Travels with My Dog Casey: Getting Ready

By Benoit Denizet-Lewis

Have you ever wanted to drop everything (except your dog, of course), jump in your car, and just drive? Yeah, me too.


Click to view map of Benoit's cross-country journey.

On Feb. 10th, I will embark on a 15-week RV trip around the country with my 8-year-old Lab mix, Casey, for a book I'm working on about dogs in America. I'll be visiting some 30 states and hundreds of dogs, including sled dogs, show dogs, homeless dogs, therapy dogs, war dogs, hunting dogs, celebrity dogs, sad dogs, funny dogs, and family dogs whose only "job" is loving their two-legged humans.

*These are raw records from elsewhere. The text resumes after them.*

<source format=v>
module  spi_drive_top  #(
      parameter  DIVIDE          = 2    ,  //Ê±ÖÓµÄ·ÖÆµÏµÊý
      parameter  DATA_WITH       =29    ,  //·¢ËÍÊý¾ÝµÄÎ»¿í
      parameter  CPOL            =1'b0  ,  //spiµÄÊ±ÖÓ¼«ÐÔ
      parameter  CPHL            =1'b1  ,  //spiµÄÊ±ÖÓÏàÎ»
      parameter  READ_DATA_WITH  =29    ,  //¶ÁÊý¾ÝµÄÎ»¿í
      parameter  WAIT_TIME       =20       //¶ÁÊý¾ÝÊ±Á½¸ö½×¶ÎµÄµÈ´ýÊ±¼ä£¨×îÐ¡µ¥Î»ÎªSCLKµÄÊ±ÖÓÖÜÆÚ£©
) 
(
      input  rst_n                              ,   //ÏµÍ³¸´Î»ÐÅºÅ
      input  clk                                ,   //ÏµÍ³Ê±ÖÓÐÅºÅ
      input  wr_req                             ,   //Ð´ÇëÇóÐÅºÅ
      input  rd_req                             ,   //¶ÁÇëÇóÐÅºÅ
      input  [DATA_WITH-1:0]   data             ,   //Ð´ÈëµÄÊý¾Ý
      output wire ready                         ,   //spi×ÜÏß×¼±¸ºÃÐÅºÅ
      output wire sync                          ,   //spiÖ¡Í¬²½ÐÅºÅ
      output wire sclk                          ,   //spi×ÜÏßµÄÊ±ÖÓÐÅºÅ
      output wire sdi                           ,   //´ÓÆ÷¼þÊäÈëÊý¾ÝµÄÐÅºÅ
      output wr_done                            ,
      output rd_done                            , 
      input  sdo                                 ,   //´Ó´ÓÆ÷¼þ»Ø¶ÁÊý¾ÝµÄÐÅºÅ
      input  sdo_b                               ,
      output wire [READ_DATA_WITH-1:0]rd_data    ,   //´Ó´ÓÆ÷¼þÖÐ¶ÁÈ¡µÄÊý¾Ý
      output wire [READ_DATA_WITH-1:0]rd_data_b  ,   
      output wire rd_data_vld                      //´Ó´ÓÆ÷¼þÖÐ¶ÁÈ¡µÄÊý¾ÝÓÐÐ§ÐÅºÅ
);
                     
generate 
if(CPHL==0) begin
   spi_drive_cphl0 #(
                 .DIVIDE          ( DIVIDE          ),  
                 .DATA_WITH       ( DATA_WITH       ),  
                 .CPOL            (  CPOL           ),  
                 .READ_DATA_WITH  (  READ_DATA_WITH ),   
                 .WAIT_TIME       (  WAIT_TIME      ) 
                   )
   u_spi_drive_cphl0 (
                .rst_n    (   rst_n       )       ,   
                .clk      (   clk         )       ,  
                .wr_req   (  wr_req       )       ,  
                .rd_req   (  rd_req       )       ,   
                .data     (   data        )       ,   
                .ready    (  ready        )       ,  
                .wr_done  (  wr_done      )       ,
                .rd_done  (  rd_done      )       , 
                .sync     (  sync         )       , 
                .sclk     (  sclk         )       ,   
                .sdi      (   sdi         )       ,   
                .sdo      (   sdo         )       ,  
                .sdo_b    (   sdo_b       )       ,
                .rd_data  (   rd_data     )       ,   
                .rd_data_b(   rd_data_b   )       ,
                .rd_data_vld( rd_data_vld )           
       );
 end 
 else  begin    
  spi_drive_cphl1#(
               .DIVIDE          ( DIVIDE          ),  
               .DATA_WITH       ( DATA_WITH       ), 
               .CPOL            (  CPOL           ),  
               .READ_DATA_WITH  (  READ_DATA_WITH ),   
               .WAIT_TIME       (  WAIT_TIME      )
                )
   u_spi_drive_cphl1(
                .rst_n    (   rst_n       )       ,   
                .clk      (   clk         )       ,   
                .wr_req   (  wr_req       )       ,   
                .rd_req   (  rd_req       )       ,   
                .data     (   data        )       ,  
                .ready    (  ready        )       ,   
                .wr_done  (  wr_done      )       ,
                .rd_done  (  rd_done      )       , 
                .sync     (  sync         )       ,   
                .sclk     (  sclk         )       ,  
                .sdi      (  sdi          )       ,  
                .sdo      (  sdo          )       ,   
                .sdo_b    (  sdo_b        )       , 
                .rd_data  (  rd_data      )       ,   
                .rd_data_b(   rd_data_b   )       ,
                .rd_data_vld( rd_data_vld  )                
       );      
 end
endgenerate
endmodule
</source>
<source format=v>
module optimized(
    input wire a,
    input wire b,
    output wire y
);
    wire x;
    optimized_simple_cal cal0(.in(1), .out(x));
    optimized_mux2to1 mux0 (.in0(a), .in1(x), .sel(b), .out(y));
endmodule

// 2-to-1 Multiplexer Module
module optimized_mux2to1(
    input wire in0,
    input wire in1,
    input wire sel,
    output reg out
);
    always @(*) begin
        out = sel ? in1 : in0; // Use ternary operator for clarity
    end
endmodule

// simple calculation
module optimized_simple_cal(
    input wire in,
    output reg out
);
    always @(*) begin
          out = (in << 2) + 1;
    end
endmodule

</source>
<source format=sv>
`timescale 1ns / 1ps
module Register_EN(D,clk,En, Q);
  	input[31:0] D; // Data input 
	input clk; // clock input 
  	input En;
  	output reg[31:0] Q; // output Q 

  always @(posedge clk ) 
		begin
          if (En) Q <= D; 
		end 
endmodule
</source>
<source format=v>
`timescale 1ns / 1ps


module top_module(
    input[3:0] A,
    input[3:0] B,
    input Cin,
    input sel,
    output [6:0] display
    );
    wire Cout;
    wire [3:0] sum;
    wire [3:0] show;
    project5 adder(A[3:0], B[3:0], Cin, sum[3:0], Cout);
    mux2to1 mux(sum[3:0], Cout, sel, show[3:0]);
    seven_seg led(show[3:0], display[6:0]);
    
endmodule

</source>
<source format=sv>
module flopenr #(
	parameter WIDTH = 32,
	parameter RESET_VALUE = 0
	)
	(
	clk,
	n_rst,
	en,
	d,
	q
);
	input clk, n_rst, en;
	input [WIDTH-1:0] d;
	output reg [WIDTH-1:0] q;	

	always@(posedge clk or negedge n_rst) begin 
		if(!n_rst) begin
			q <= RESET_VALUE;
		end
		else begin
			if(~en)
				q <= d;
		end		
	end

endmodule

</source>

Speaking of humans, I'll be spending time with plenty of them, too—including animal rescuers, pet psychics, dog personality researchers, dog-loving monks, and my former middle-school English teacher who is now a "pet masseuse" in San Francisco.

When I told Cesar Millan about my trip, he asked me to write a weekly blog post from the road. I channeled my calm-submissive energy and said yes. (Thanks Cesar!) I'll also be posting photographs, videos, and ruminations each day on the trip's Facebook page. I hope you'll come along for the ride.

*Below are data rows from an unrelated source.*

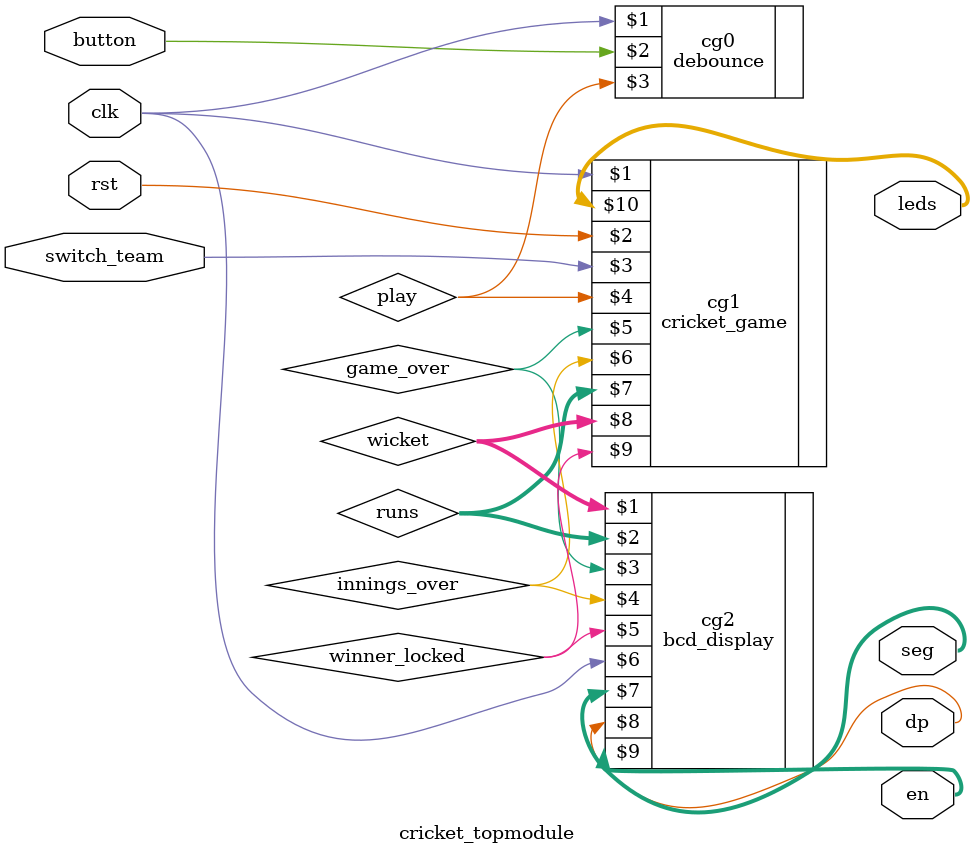
<source format=v>
`timescale 1ns / 1ps


module cricket_topmodule(
    input clk,
    input rst,
    input switch_team,
    input button,
    output [6:0] seg,
    output [3:0] en,
    output dp,
    output [15:0] leds
    );
    wire play,game_over,innings_over,winner_locked;
    wire [7:0] runs;
    wire [3:0] wicket;
    debounce cg0(clk,button,play);
    cricket_game cg1(clk,rst,switch_team,play,game_over,innings_over,runs,wicket,winner_locked,leds);
    bcd_display cg2(wicket,runs, game_over, innings_over, winner_locked,clk,seg, dp, en );
    
endmodule

</source>
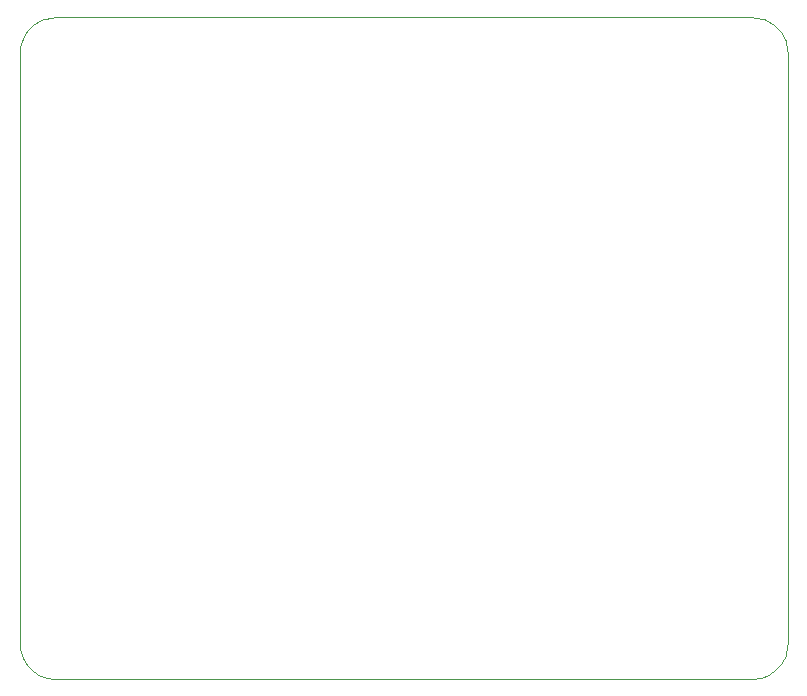
<source format=gm1>
G04*
G04 #@! TF.GenerationSoftware,Altium Limited,Altium Designer,19.1.8 (144)*
G04*
G04 Layer_Color=16711935*
%FSLAX44Y44*%
%MOMM*%
G71*
G01*
G75*
%ADD15C,0.1000*%
D15*
X650000Y530000D02*
X649898Y532477D01*
X649591Y534938D01*
X649082Y537365D01*
X648374Y539741D01*
X647473Y542051D01*
X646384Y544278D01*
X645115Y546409D01*
X643674Y548426D01*
X642072Y550318D01*
X640319Y552072D01*
X638426Y553674D01*
X636408Y555115D01*
X634278Y556384D01*
X632051Y557473D01*
X629741Y558374D01*
X627365Y559082D01*
X624938Y559591D01*
X622477Y559897D01*
X620000Y560000D01*
X30000D02*
X27523Y559897D01*
X25062Y559591D01*
X22635Y559082D01*
X20259Y558374D01*
X17949Y557473D01*
X15722Y556384D01*
X13592Y555115D01*
X11574Y553674D01*
X9682Y552072D01*
X7928Y550318D01*
X6326Y548426D01*
X4885Y546409D01*
X3616Y544278D01*
X2527Y542051D01*
X1626Y539741D01*
X918Y537365D01*
X409Y534938D01*
X103Y532477D01*
X0Y530000D01*
Y30000D02*
X103Y27523D01*
X409Y25062D01*
X918Y22635D01*
X1626Y20259D01*
X2527Y17949D01*
X3616Y15722D01*
X4885Y13592D01*
X6326Y11574D01*
X7928Y9682D01*
X9682Y7928D01*
X11574Y6326D01*
X13592Y4885D01*
X15722Y3616D01*
X17949Y2527D01*
X20259Y1626D01*
X22636Y918D01*
X25062Y409D01*
X27523Y103D01*
X30000Y0D01*
X620000D02*
X622477Y103D01*
X624938Y409D01*
X627365Y918D01*
X629741Y1626D01*
X632051Y2527D01*
X634278Y3616D01*
X636409Y4885D01*
X638426Y6326D01*
X640319Y7928D01*
X642072Y9682D01*
X643674Y11574D01*
X645115Y13592D01*
X646384Y15722D01*
X647473Y17949D01*
X648374Y20259D01*
X649082Y22636D01*
X649591Y25062D01*
X649898Y27523D01*
X650000Y30000D01*
X30000Y560000D02*
X620000D01*
X30000Y-0D02*
X620000Y0D01*
X650000Y530000D02*
X650000Y30000D01*
X3Y530000D02*
X3Y30000D01*
M02*

</source>
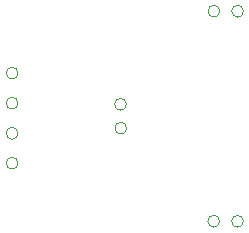
<source format=gbr>
%TF.GenerationSoftware,KiCad,Pcbnew,(6.0.6)*%
%TF.CreationDate,2022-08-03T15:09:15-07:00*%
%TF.ProjectId,ULPSM_R12,554c5053-4d5f-4523-9132-2e6b69636164,rev?*%
%TF.SameCoordinates,Original*%
%TF.FileFunction,Profile,NP*%
%FSLAX46Y46*%
G04 Gerber Fmt 4.6, Leading zero omitted, Abs format (unit mm)*
G04 Created by KiCad (PCBNEW (6.0.6)) date 2022-08-03 15:09:15*
%MOMM*%
%LPD*%
G01*
G04 APERTURE LIST*
%TA.AperFunction,Profile*%
%ADD10C,0.038100*%
%TD*%
G04 APERTURE END LIST*
D10*
X136880380Y-61670000D02*
G75*
G03*
X136880380Y-61670000I-500380J0D01*
G01*
X136880000Y-59140000D02*
G75*
G03*
X136880000Y-59140000I-500380J0D01*
G01*
X136880380Y-56590000D02*
G75*
G03*
X136880380Y-56590000I-500380J0D01*
G01*
X136890000Y-54050000D02*
G75*
G03*
X136890000Y-54050000I-500380J0D01*
G01*
X153960380Y-48800000D02*
G75*
G03*
X153960380Y-48800000I-500380J0D01*
G01*
X155970000Y-48800000D02*
G75*
G03*
X155970000Y-48800000I-500380J0D01*
G01*
X155970380Y-66590000D02*
G75*
G03*
X155970380Y-66590000I-500380J0D01*
G01*
X153950000Y-66580000D02*
G75*
G03*
X153950000Y-66580000I-500380J0D01*
G01*
X146080380Y-58700000D02*
G75*
G03*
X146080380Y-58700000I-500380J0D01*
G01*
X146060380Y-56680000D02*
G75*
G03*
X146060380Y-56680000I-500380J0D01*
G01*
M02*

</source>
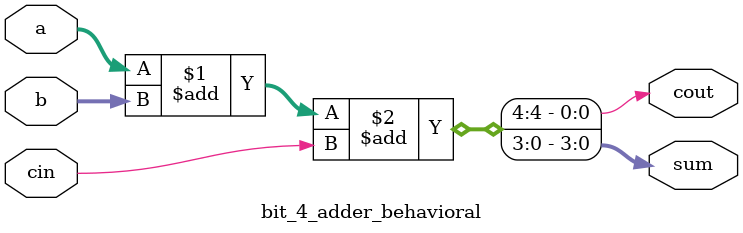
<source format=v>
module bit_4_adder_behavioral (
    input [3:0] a,
    input [3:0] b,
    input cin,
    output [3:0] sum,
    output cout
);

assign {cout,sum} = a + b + cin;

endmodule
</source>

Why did I decide to leave my normal life behind for nearly four months and drive around the country in an RV with my dog? That's a good question, one that became all the more pressing last year when I crashed a U-Haul truck during a move. (If I can't handle a U-Haul, can I really be trusted behind the wheel of a 22-foot RV?).

The nightmares of travel aside, there is also the question of whether my dog even wants to go on a cross-country trip with me. I am not the first person to wonder if my dog is truly happy with me, but I suspect that I am particularly neurotic in this regard. Casey can bring out my insecurities (I sometimes worry that I'm disappointing him, that he might rather live elsewhere), and I wonder what he would say about this trip if he were gifted the power of human speech: "I don't mind a few minutes in the car if you're taking me to the beach, Benoit, but four months in an RV with you? Really?"

Little does Casey know, but this trip is as much about him as it is about the hundreds of other dogs I'll be meeting along the way. Casey will get walked in national parks, pampered at doggie day spas, "communicated with" by the country's most famous pet psychic, cheered for at a dog dock-jumping competition, and sniffed by more cool dogs than he'll know what to do with.

In the end, I hope that these four months on the road with Casey will serve as the ultimate man-dog bonding experience—and help me tell the complete story of dogs in America. What can we learn about this country through our relationship to our dogs? Come along for the ride, and let's find out together.